Les modèles sans statut sont assimilés aux parents « pauvres » du mannequinat. Il est à noter que la définition légale des modèles vivants / mannequins est incompatible avec la réalité de ces 2 métiers si différents. Les mannequins exercent un métier d’image tandis que les modèles dispensent un métier d’enseignement et de formation artistique. De ce fait, la fiche métier 11-02 « Mannequinat et pose artistique » est inadaptée aux modèles.
Seul un statut propre à leur profession « spécifique » leur permettra d’obtenir une grille de salaire, des dispositions conventionnelles adaptées, une protection de leur santé, des droits à la protection sociale et des revenus de remplacement dans les périodes d’inactivité professionnelle.
À titre d’exemple, nous nous interrogeons sur la raison pour laquelle la pénibilité des poses n’est pas reconnue dans un métier où les troubles musculo-squelettiques sont quotidiens.

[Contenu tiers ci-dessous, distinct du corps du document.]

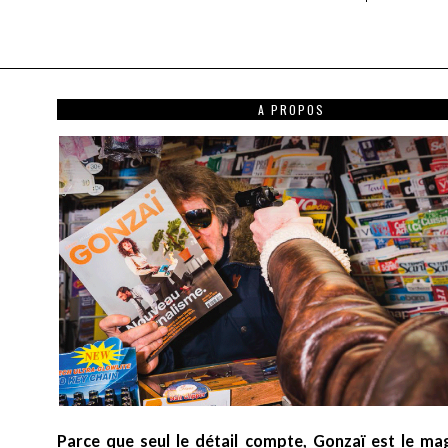
A PROPOS
Parce que seul le détail compte, Gonzaï est le ma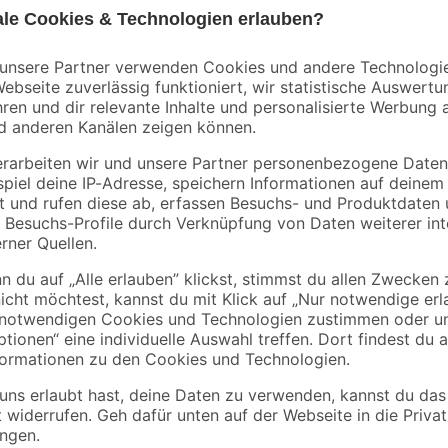
B1
toom
tungen
Rindenmulch 0-40
Wühlmausgitter für
er
mm 40 l
Hochbeete 2,1 x 1,1
k
3
,
6
,
99
92
€
€
/ m²
0,10 € / Liter
15,99 € / Pack
Entdecke die optionale Sitzbox für
darstellt. Hier können deine Kinder
Sandkastenspielzeuge verstauen. D
weiter gesteigert. Die Sitzbox läs
montieren. Sie besteht aus FSC-zer
Umweltfreundlichkeit steht. Bitte b
geeignet. Es besteht Erstickungsgef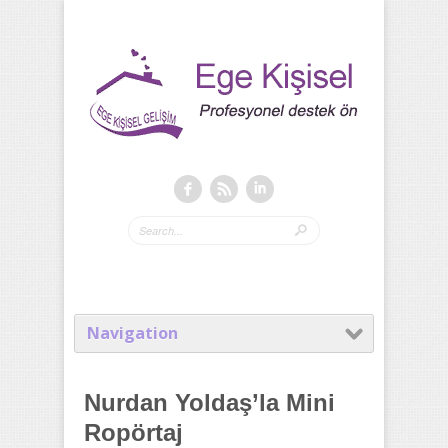
Navigation
Nurdan Yoldaş’la Mini
Ropörtaj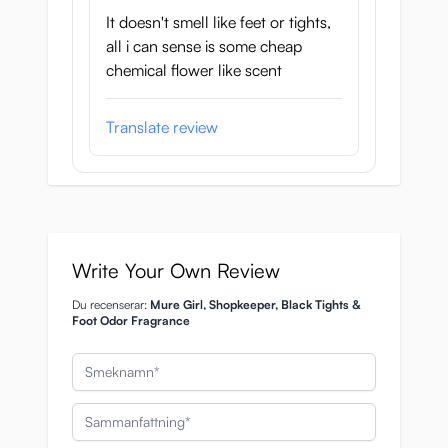
It doesn't smell like feet or tights,
all i can sense is some cheap
chemical flower like scent
Translate review
Write Your Own Review
Du recenserar:
Mure Girl, Shopkeeper, Black Tights &
Foot Odor Fragrance
Smeknamn
Sammanfattning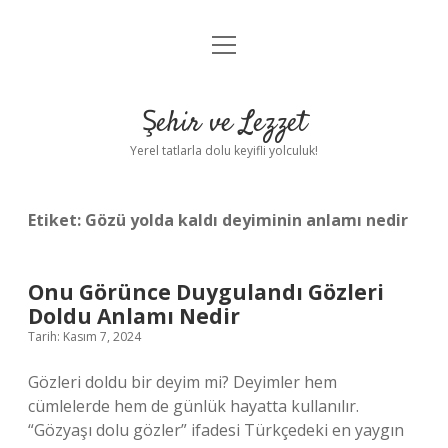
menüyü
Anasayfa
aç
Gizlilik Politikası
Şehir ve Lezzet
Yasal Uyarı
Yerel tatlarla dolu keyifli yolculuk!
Hakkımızda
Etiket:
Gözü yolda kaldı deyiminin anlamı nedir
Onu Görünce Duygulandı Gözleri
Doldu Anlamı Nedir
Tarih: Kasım 7, 2024
Gözleri doldu bir deyim mi? Deyimler hem
cümlelerde hem de günlük hayatta kullanılır.
“Gözyaşı dolu gözler” ifadesi Türkçedeki en yaygın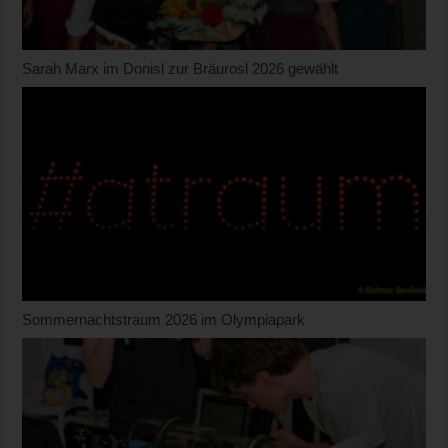
Sarah Marx im Donisl zur Bräurosl 2026 gewählt
Sommernachtstraum 2026 im Olympiapark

Comment comprendre la notion « d’ancienneté » lorsqu’un modèle travaille plus de 20 ans pour le même employeur ? L’absence de prise en compte de l’expérience acquise n’est pas acceptable.
Que peut faire le ministère de la culture pour protéger ses modèles ?
Nous vous joignons un courrier que le député Monsieur André Chassaigne avait envoyé au précédent ministre la culture en mai 2020. Là encore, courrier resté sans réponse.
2000 modèles vivants en France – Environ 400 employeurs.
Entendez-nous Madame la Ministre ! Nous vous demandons de travailler sur le statut des modèles vivants en y associant le Conseil National des professions des Arts Visuels.
Nous vous remercions de prendre en considération notre urgence et d’intervenir au plus vite pour protéger un métier noble de la culture artistique française.
Dans l’attente d’un entretien, nous vous prions d’agréer, Madame Roselyne Bachelot, Ministre de la culture et de la communication, l’expression de nos sentiments distingués.
Pour le SNPEFP-CGT, Christine Fourage, Secrétaire Générale.